Tarea A
Enumera los delitos de las denuncias que enfrentan los acusados según el texto sobre el mensalão.
Tarea B
Resume en dos oraciones el texto sobre el mensalão.

Texto seleccionado
La imagen de parlamentarios recibiendo “mensualidades” –de ahí el nombre de mensalão– de 30 mil reales para votar a favor del gobierno del pt no fue confirmada por los hechos, pero terminó por imponerse.

Para la oposición y los medios hegemónicos de comunicación (que en Brasil son dos nombres para la misma cosa), se trata del juicio del siglo. Para el pt, y muy especialmente para algunas de sus estrellas más luminosas, se trata de una especie de pesadilla. Para el Supremo Tribunal Federal, la Corte máxima brasileña, se trata de un desafío desbordado: son 50 mil páginas con los autos del juicio, que no tiene plazo para terminar, y seguramente se extenderá por lo menos hasta mediados de setiembre.
Los 38 acusados responderán a siete denuncias por evasión de divisas, lavado de dinero, corrupción activa, corrupción pasiva, gestión fraudulenta, peculado y formación de bando criminal. Entre los acusados está José Dirceu, figura clave del primer gobierno de Lula da Silva (fue jefe de Gabinete de Ministros entre 2003 y 2005), además de un surtido puñado de ex dirigentes del pt y de partidos aliados.
Ha sido el mayor escándalo de la era Lula da Silva, y casi le costó el gobierno. En la época se habló de la posibilidad de un proceso de impeachment. Lo salvó su enorme popularidad que hizo que, con escándalo y todo, aplastase a la oposición y fuera reelegido presidente en 2006. La acusación, llevada al Supremo por la Procuraduría General de la República (pgr) en 2006, dice que un esquema armado bajo órdenes de José Dirceu e implementado por el entonces tesorero del pt, Delubio Soares, desvió fondos públicos para comprar los votos de parlamentarios y aprobar proyectos del Poder Ejecutivo en el Congreso. En total, dice la pgr, fueron desviados 141 millones de reales, de los cuales se pudieron detectar los destinatarios de 32 millones. El resto se esfumó en el aire.

Datos proporcionados

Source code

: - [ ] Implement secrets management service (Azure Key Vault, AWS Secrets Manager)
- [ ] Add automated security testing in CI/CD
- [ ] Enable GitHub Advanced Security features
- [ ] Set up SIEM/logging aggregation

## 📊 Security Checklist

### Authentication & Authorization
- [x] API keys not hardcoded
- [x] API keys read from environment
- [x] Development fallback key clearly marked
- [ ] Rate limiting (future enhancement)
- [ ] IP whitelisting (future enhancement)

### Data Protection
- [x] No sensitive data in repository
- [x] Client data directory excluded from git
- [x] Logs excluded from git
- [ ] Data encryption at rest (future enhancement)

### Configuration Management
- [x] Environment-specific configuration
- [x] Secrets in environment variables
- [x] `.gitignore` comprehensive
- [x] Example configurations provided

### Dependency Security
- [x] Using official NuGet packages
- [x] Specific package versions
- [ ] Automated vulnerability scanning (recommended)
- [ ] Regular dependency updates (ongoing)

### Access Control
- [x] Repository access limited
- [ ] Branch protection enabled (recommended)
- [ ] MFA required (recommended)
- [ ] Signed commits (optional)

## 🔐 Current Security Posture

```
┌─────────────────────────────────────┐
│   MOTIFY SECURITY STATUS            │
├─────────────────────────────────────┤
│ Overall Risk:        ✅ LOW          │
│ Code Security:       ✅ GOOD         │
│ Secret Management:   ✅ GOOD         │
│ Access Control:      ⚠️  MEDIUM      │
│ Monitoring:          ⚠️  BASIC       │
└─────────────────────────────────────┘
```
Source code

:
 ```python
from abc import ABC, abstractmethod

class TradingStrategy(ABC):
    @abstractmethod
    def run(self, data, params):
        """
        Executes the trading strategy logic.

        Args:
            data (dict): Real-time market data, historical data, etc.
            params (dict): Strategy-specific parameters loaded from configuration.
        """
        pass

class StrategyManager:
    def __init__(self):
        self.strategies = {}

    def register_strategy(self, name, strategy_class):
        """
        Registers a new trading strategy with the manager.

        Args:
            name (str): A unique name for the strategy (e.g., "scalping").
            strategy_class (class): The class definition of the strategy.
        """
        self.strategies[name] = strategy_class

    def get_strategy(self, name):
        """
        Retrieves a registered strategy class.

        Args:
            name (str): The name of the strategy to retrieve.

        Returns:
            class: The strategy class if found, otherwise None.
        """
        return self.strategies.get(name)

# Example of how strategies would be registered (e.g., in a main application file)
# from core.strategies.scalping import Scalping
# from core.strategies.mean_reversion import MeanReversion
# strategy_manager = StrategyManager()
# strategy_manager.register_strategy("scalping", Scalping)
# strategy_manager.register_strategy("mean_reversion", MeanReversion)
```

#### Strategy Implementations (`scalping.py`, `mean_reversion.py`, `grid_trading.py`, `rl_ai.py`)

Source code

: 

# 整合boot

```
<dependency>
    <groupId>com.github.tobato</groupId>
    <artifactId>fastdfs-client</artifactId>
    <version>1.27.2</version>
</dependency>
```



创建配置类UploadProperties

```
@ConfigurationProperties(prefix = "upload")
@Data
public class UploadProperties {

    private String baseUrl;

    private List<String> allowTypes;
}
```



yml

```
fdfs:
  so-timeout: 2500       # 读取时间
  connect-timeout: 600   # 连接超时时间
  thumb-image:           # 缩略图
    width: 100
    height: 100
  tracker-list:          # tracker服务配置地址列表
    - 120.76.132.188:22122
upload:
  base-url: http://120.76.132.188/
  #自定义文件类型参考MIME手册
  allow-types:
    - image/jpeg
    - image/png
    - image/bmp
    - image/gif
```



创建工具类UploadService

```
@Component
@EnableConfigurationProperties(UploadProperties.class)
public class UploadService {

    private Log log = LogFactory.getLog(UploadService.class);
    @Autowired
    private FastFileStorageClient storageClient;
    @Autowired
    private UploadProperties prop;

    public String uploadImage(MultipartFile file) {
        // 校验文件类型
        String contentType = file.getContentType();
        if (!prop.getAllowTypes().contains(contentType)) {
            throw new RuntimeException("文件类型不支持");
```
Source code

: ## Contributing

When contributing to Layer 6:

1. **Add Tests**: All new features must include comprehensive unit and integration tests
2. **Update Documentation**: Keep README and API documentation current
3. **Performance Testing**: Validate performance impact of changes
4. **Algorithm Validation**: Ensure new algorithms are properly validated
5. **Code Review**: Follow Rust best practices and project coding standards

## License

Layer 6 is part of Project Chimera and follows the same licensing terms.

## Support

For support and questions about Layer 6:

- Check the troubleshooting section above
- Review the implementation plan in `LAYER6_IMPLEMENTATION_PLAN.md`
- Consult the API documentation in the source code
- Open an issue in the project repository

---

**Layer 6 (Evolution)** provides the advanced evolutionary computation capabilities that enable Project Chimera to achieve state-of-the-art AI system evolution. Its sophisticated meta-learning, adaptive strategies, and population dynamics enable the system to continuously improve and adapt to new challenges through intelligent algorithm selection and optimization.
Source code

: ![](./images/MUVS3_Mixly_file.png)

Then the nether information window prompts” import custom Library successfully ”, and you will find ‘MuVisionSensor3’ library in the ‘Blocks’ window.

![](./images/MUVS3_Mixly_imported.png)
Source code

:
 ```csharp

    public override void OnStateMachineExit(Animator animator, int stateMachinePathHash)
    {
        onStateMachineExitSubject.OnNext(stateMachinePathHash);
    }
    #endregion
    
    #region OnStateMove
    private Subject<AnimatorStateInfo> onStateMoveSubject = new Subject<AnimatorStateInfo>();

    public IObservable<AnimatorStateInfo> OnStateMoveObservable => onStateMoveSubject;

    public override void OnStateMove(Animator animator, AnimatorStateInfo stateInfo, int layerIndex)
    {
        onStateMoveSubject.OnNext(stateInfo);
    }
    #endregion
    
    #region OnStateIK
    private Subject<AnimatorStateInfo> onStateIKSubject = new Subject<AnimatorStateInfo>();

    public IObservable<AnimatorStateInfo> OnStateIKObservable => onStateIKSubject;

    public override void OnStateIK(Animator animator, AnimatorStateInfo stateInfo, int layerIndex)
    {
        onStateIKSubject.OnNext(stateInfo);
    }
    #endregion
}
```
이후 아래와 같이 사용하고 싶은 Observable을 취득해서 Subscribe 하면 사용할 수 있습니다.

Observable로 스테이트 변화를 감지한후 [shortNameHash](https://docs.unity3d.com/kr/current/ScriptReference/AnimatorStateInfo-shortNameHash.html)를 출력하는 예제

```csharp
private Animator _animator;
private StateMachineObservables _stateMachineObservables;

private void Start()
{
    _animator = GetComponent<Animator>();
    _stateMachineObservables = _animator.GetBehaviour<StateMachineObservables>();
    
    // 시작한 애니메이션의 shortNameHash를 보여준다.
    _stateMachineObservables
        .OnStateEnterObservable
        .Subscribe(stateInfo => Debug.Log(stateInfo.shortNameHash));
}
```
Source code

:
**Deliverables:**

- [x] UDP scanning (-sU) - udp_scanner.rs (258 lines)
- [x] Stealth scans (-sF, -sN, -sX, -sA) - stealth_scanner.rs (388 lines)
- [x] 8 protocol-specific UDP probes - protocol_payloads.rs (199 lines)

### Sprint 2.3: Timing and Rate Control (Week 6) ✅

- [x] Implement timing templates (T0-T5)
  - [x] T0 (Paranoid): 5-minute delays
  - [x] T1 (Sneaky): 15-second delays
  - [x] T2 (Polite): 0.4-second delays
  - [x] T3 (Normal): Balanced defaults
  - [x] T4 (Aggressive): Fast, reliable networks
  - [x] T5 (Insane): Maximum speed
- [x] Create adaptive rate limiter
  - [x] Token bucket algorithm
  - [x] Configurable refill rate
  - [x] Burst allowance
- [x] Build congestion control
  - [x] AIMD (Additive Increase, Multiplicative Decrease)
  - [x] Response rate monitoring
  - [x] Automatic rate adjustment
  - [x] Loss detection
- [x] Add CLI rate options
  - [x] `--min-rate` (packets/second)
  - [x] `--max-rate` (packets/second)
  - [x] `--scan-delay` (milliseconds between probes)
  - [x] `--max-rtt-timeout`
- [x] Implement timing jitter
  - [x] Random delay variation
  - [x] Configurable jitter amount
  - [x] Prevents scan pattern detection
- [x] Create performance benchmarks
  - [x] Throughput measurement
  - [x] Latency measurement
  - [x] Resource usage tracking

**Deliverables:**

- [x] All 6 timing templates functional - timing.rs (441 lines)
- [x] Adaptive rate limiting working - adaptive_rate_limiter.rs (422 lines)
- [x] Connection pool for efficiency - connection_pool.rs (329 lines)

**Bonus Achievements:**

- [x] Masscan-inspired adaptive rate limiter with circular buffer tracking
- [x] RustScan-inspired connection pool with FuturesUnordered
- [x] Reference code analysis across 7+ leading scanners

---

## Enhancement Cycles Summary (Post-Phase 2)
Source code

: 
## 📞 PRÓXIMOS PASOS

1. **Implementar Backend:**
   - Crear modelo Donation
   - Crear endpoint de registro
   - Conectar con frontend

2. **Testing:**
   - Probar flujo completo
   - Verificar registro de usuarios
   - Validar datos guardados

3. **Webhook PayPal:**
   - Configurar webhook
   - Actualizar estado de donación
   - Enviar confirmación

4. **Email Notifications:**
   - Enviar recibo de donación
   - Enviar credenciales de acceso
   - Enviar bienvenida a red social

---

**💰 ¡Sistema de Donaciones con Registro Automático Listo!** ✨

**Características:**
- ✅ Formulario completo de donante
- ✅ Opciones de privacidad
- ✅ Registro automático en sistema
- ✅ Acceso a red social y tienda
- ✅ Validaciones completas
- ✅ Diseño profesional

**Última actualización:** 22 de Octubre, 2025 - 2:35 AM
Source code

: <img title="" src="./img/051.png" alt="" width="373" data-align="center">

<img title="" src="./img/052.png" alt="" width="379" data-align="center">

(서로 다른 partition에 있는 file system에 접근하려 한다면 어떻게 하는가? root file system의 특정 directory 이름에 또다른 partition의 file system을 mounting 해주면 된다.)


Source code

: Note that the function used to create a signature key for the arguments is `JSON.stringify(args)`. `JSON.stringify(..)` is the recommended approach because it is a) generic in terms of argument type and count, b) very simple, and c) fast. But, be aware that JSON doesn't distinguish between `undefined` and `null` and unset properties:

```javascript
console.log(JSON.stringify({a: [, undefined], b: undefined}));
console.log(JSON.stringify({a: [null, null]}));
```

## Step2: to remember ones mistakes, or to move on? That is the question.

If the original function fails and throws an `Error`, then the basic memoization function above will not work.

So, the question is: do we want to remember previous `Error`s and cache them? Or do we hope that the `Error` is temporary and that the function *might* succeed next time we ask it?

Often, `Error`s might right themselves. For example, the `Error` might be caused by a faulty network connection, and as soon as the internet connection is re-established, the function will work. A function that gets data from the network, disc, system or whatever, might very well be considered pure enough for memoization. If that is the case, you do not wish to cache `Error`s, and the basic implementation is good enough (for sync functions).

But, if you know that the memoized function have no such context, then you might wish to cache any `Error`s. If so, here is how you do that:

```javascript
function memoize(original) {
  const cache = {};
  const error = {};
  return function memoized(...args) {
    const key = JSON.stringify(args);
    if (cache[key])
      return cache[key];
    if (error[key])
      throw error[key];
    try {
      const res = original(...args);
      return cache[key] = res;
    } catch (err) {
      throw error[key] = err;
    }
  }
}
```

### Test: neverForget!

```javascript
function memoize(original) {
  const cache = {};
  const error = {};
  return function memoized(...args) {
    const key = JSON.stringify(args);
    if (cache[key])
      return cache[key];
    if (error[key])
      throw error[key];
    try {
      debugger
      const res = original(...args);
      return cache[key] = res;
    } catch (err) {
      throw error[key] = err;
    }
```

Respuesta A
Evasión de divisas, lavado de dinero, corrupción activa, corrupción pasiva, gestión fraudulenta, peculado y formación de bando criminal.

Respuesta B
El Supremo Tribunal Federal juzga a 38 acusados del mensalão, entre ellos José Dirceu, por siete denuncias, en una causa de 50 mil páginas. Según la Procuraduría General de la República, un esquema ordenado por Dirceu y llevado a cabo por el tesorero del pt, Delubio Soares, desvió 141 millones de reales de fondos públicos para comprar votos de parlamentarios.